Under the new framework, avoiding challans will no longer be possible and timely resolution will be mandatory for all citizens. Importantly, violators will not be able to approach courts directly to contest a challan without first going through the prescribed process, said a Delhi CMO statement.

Anyone committing five or more traffic violations within a year will be classified as a "serious offender" and will risk suspension or disqualification of their driving licence under the amended rules, it said.

Gupta noted that the issuance of challans will now be fully modernised.

Police or authorised officers can issue challans either physically or electronically. In addition, violations captured through cameras and digital surveillance systems will automatically generate challans. The e-challans will be delivered within three days to the violators through their mobile numbers, and a physical notice will be delivered within 15 days.

Once a challan is issued, the violator will have 45 days to either pay the fine or challenge it before a grievance redressal officer through the online portal, supported by documentary evidence.
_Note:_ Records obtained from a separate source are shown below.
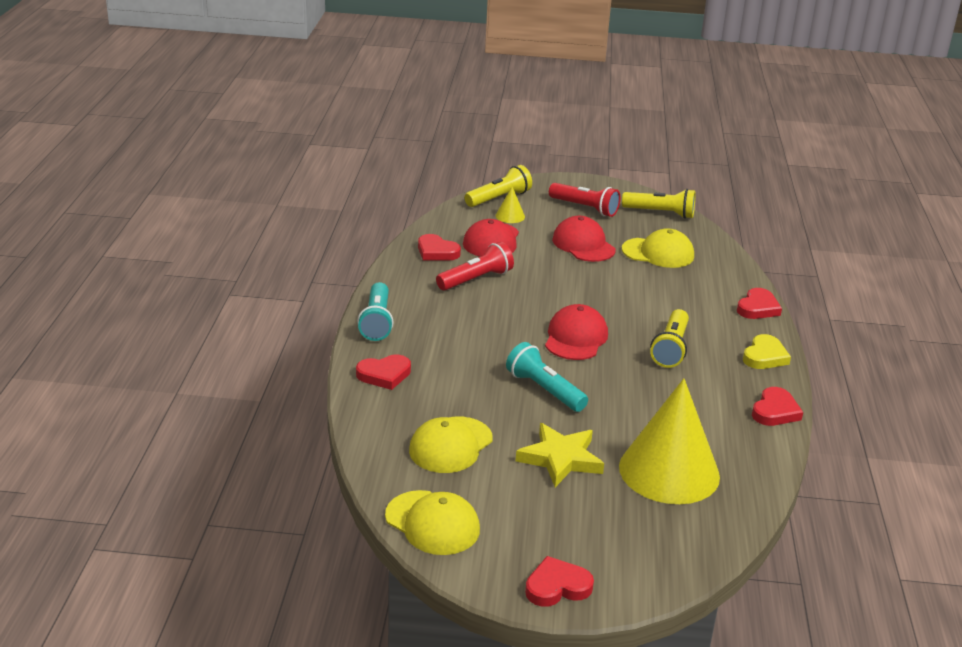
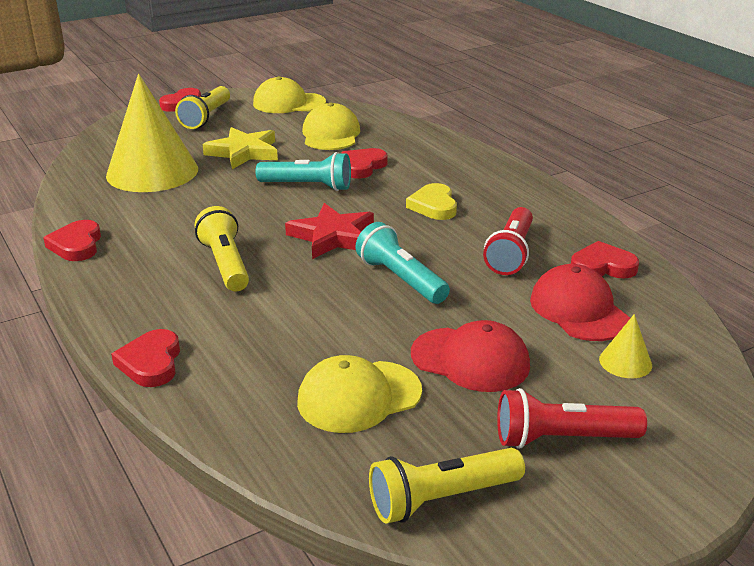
camera: 145 degrees right, 0 degrees up
red heart [356,355,411,390] -> red heart moved to [341,148,387,179]
turquoise flashlight [357,282,394,341] -> turquoise flashlight moved to [355,222,450,304]
yellow flashlight [464,165,532,207] -> yellow flashlight moved to [175,86,230,129]
red cap [545,304,608,360] -> red star [285,203,374,259]
yellow heart [743,334,791,369] -> yellow heart moved to [406,183,457,220]

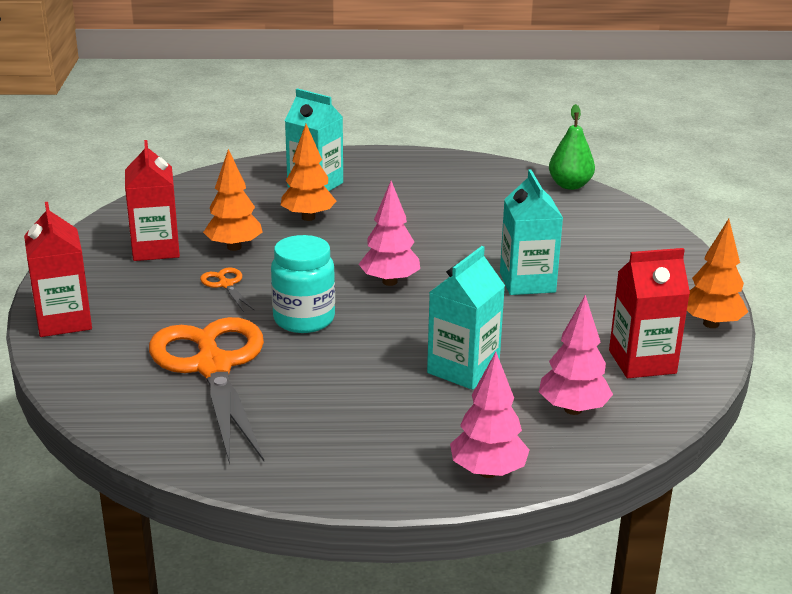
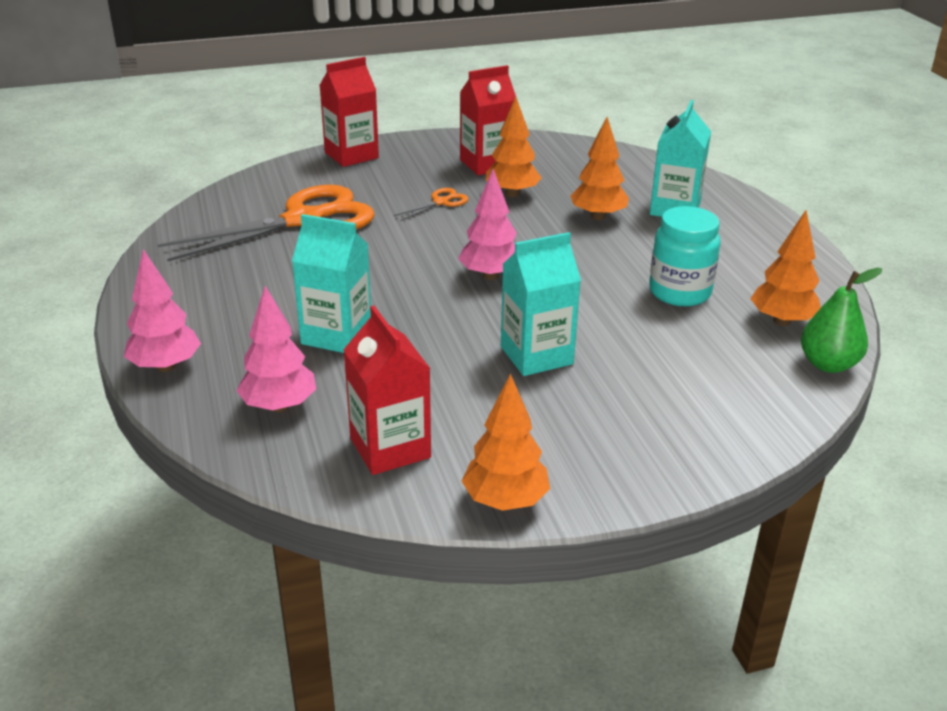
camera: 75 degrees right, 5 degrees up
turquoise jar [271,235,335,333] -> turquoise jar moved to [649,206,721,306]
none -> orange tree [750,210,821,326]

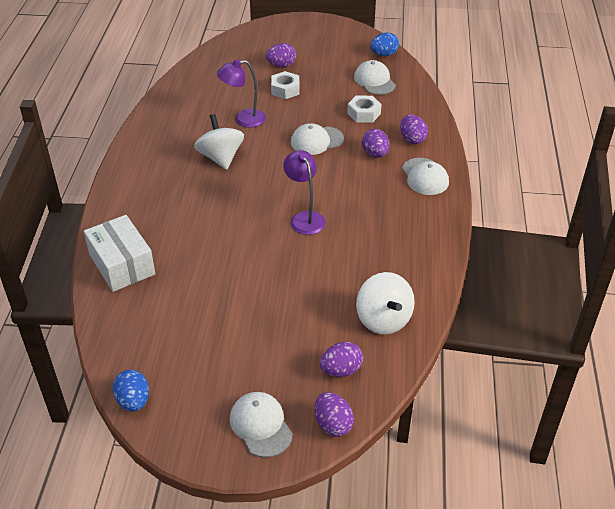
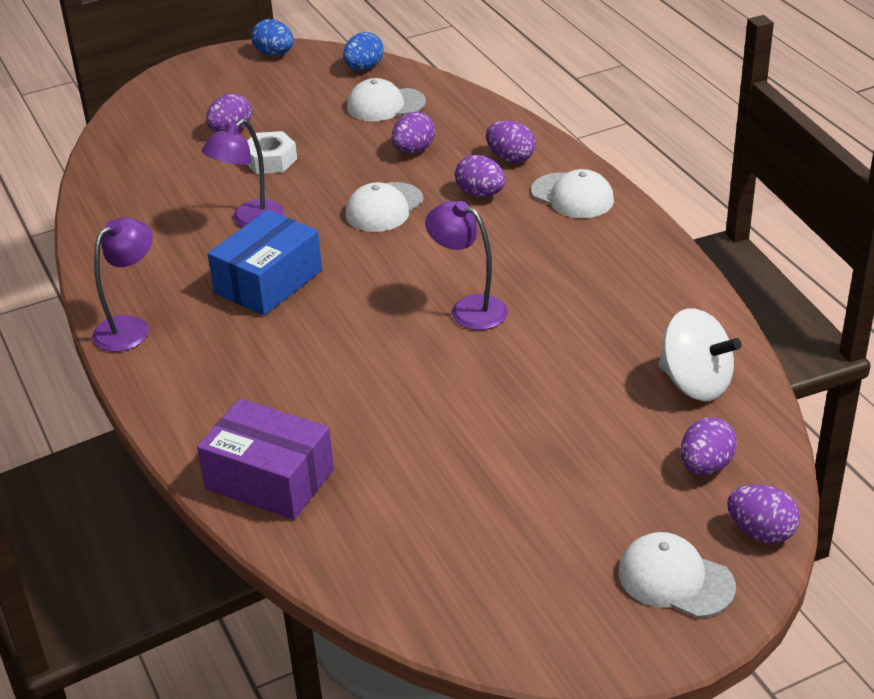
camera: 30 degrees left, 5 degrees down
white box [84,215,155,292] -> purple box [197,399,334,520]
blue egg [113,370,149,411] -> blue egg moved to [251,19,294,56]
white spinning top [194,114,244,170] -> blue box [208,210,322,316]
white nut [347,96,381,123] -> purple egg [392,112,435,154]
white cap [354,60,396,95] -> white cap turned 45 degrees counterclockwise [347,78,426,121]
none -> purple lamp [92,217,153,352]

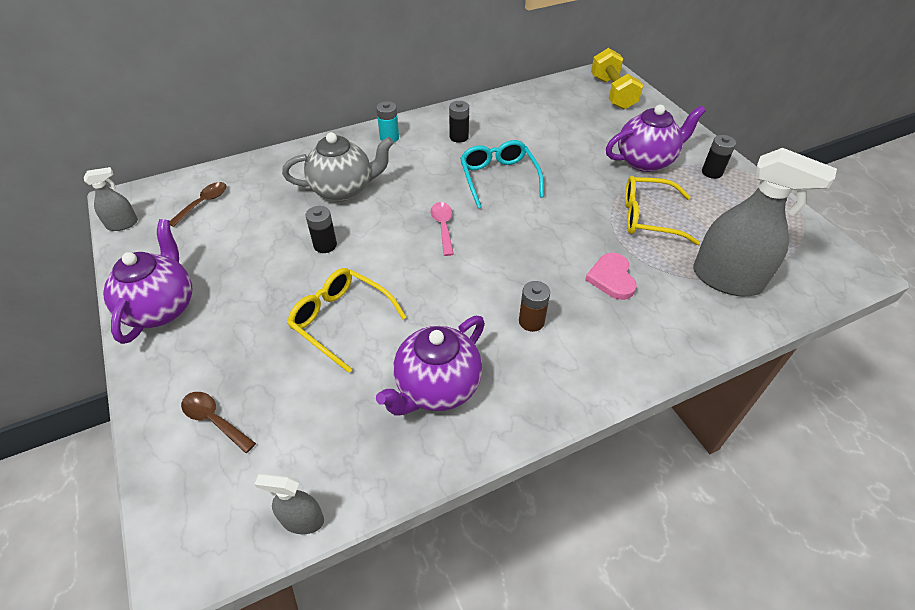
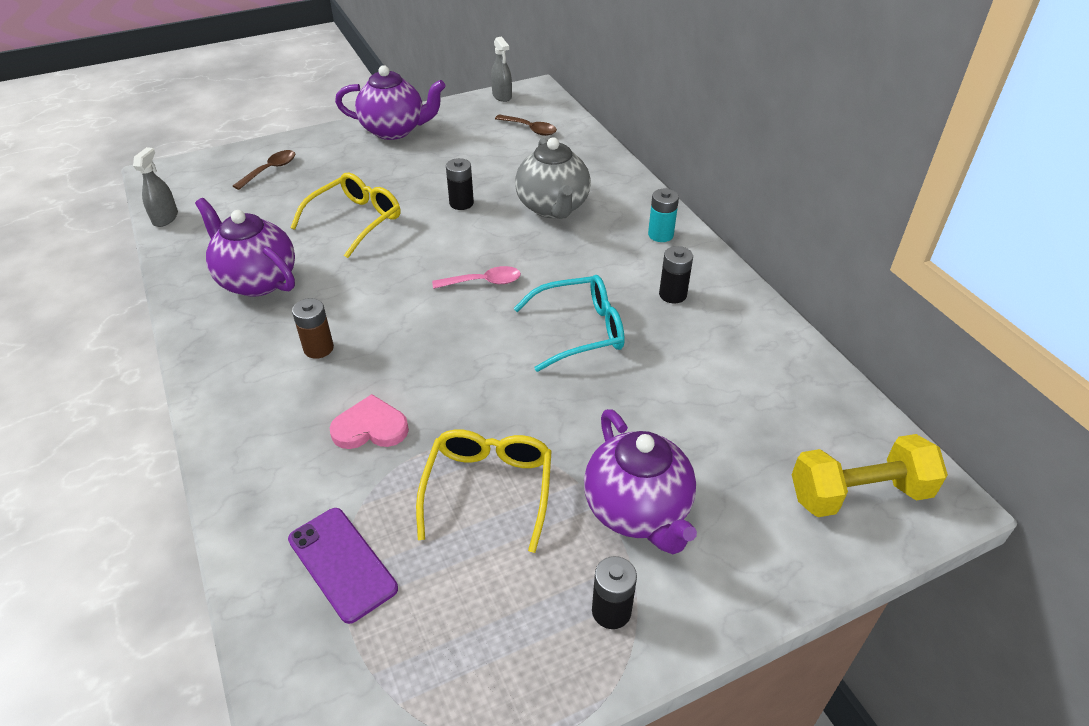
camera: 90 degrees right, 5 degrees down
grey spray bottle [693,148,837,296] -> purple phone [288,508,398,624]

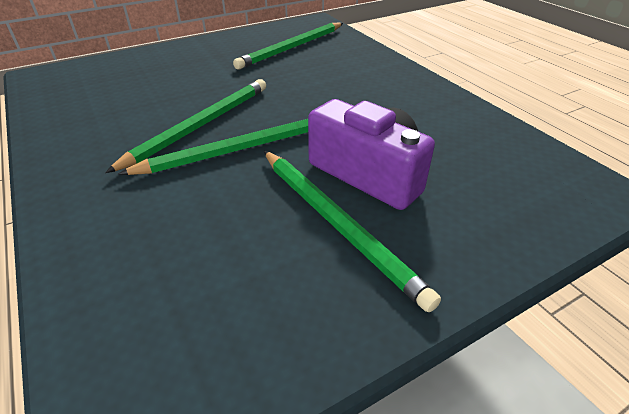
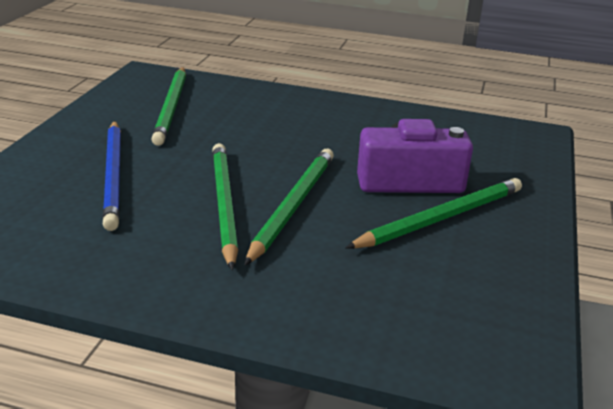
camera: 45 degrees left, 10 degrees down
green pencil [264,151,441,312] -> green pencil turned 45 degrees counterclockwise [346,178,522,249]
none -> blue pencil [102,121,121,231]

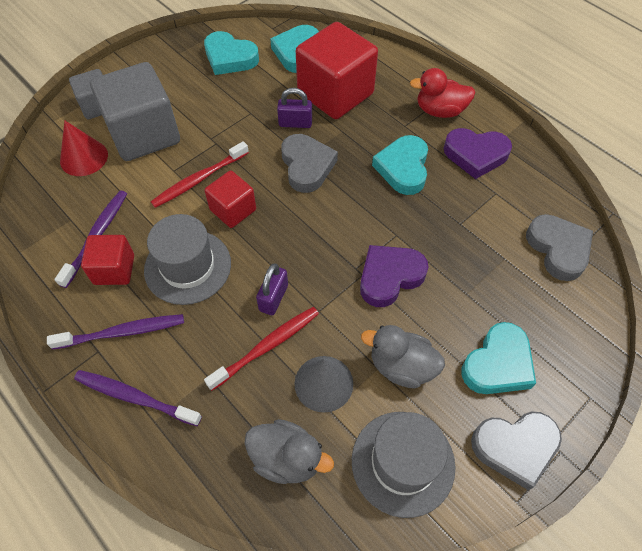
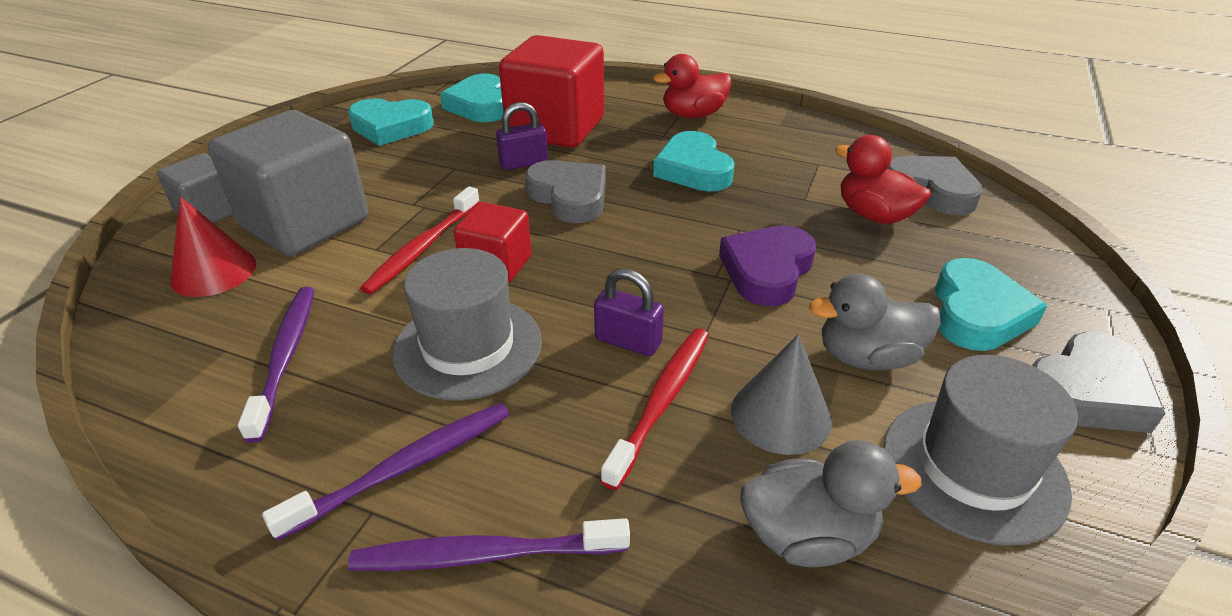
camera: 25 degrees left, 20 degrees down
red cube [81,235,134,285] -> none
purple padlock [256,263,288,315] -> purple padlock turned 60 degrees counterclockwise [594,268,664,356]
purple heart [444,128,512,179] -> none
none -> red duck [835,135,931,224]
If no action is taken within this period, the challan will be deemed accepted, and payment must be made within the next 30 days, the statement said.

If a challenge is rejected, the individual can either pay the fine within 30 days or approach the court after depositing 50 per cent of the challan amount.

Failure to act within the stipulated time will result in the challan being treated as accepted, with payment required within 15 days thereafter.

Payments can be made through electronic modes. The grievance redressal officer will be required to upload a decision on the portal within 30 days, it said.

The chief minister made it clear that once deadlines lapse, daily electronic notices will be issued. Continued non-payment will lead to restrictions on all vehicle-related services, including payment of taxes and processing of driving licence or registration-related requests.

The vehicle will be flagged on the official portal as 'not to be transacted,' effectively blocking any further transactions until the dues are cleared. In cases where necessary, and subject to court orders, police or authorised officers may also impound vehicles involved in violations.

All challans will be issued in the name of the registered vehicle owner, who will be notified via SMS, email or other digital means, it added.